That area saw a total of 78 homicides, the majority of the 130 homicides west of Market Street. One area, census tract 8021, which is made up of just two blocks, saw 36 homicides in the 90s. In 1970, unemployment was already high there at 18.9 percent, and it reached 34.5 percent in 1990, with a poverty rate of 33.9 percent.
East of Market Street, there was less violence, because the neighborhoods were more stable, and except for the area around South High School, those areas were majority white as well. The area around South High — census tract 8017 — had a larger Black population than other areas east of Market Street and also had higher poverty and unemployment rates at 38.7 percent and 23.9 percent, respectively, in 1990. For the decade, the area had 16 homicides, the most of any area east of Market Street.
But when the 90s ended, that began to change. The South Side, like other areas of the city, was bleeding population and the eight tracts with the majority of the violence was no exception, yet it was mostly white people moving out and poorer, Black people either taking their place or staying because they couldn’t afford to leave or didn’t want to.
And while the violence ebbed when the 90s ended — to keep up that level of killing in a place like Youngstown would be almost impossible — it was still high.
And it began to hit more and more east of Market Street, where poverty and unemployment rates began rising far greater than they did in the 90s. In tract 8016 — bounded by East Midlothian Boulevard and East Indianola Avenue and Market Street and South Avenue — unemployment was at 7.5 percent in 1990, then went up to 14.2 percent in 2000, 31 percent in 2010, and today, it is at 15.9 percent with a 53.6 poverty level.

Brief A:
In the records, substitute "place" for "locality" in the part that opens with the line containing "collectors: E. L. Braun" and closes with the line containing "scientific name: Agalinis linifolia". Return that part with nothing else changed.
The records that follow have no connection to the text.

Record extracts:
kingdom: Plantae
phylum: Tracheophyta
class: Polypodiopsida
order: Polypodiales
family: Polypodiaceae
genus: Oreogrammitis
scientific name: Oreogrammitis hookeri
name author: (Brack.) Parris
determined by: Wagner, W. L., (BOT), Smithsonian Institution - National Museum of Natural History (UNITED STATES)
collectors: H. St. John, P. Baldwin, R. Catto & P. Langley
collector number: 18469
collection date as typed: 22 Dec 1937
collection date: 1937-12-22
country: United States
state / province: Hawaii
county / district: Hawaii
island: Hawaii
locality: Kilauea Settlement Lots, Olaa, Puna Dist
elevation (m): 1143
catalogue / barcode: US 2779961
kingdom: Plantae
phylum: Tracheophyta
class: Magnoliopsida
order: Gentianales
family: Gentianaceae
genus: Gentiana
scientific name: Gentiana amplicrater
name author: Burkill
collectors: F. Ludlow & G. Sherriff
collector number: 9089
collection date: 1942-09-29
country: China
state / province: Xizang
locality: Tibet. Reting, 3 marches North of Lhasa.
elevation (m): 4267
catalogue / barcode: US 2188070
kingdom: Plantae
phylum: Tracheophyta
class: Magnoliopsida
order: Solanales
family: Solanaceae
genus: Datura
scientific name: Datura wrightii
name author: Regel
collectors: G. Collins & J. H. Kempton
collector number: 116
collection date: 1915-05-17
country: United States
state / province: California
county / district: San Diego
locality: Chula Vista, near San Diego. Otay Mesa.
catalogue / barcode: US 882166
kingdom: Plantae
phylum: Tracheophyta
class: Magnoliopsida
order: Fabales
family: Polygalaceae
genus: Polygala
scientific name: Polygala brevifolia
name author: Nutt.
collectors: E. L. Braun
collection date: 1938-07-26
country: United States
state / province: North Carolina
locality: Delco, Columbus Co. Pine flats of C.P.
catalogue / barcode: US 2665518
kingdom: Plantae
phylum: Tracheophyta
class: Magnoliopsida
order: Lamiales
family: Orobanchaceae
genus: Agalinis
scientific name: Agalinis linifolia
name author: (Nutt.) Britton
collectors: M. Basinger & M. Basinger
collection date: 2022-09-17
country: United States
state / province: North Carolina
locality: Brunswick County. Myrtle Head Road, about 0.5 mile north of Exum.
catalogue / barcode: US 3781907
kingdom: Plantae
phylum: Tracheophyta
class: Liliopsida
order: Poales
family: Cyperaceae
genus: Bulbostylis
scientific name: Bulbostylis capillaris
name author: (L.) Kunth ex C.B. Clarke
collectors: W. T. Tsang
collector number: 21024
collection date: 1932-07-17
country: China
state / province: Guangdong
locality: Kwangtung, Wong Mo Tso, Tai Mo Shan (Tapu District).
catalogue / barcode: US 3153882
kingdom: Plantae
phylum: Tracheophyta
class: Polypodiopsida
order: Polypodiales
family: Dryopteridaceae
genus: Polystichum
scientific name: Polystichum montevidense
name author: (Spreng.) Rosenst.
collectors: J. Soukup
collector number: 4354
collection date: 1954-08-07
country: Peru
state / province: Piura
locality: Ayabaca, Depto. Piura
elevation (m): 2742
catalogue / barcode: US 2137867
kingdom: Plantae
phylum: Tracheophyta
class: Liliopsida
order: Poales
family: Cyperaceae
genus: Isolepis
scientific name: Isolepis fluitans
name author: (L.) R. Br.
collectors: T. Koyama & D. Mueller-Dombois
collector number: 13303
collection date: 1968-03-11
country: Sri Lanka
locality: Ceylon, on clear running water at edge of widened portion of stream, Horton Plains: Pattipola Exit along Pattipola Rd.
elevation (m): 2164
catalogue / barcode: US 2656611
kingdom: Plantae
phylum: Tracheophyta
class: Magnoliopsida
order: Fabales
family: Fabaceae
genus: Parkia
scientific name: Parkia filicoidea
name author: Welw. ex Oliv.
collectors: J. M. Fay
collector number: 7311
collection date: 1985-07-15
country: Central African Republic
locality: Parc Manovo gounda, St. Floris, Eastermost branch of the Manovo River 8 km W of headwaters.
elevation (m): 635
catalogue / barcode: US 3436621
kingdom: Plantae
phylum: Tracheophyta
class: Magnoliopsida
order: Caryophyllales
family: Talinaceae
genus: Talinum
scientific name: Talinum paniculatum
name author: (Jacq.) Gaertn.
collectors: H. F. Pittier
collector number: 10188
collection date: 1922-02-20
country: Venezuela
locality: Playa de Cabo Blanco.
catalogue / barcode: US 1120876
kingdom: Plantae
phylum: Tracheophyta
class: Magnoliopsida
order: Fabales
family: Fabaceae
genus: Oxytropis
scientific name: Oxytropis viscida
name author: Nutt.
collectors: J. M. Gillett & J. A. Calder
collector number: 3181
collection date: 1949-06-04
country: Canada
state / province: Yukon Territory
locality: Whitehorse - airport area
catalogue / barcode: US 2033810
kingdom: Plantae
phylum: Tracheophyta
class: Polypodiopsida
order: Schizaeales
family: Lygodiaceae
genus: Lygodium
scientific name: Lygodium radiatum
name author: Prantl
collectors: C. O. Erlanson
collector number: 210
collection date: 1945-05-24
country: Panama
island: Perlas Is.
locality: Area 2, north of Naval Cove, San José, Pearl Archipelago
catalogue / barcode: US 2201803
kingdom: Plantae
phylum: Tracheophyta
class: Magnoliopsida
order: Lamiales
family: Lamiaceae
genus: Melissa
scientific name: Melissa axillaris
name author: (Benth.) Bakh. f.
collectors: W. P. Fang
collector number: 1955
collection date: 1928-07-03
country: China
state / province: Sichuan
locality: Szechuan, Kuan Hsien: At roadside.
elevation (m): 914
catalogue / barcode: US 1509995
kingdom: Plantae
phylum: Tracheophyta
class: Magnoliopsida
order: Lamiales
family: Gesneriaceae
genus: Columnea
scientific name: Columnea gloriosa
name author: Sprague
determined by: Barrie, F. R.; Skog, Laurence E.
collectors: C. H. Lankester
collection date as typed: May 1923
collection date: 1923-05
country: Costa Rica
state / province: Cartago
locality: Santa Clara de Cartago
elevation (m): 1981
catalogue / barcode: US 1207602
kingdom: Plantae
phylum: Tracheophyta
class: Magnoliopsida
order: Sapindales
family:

Brief B:
List every census tract number that appears in the passage about violence on Youngstown's South Side.

Solution A:
collectors: E. L. Braun
collection date: 1938-07-26
country: United States
state / province: North Carolina
place: Delco, Columbus Co. Pine flats of C.P.
catalogue / barcode: US 2665518
kingdom: Plantae
phylum: Tracheophyta
class: Magnoliopsida
order: Lamiales
family: Orobanchaceae
genus: Agalinis
scientific name: Agalinis linifolia

Solution B:
8021, 8017, 8016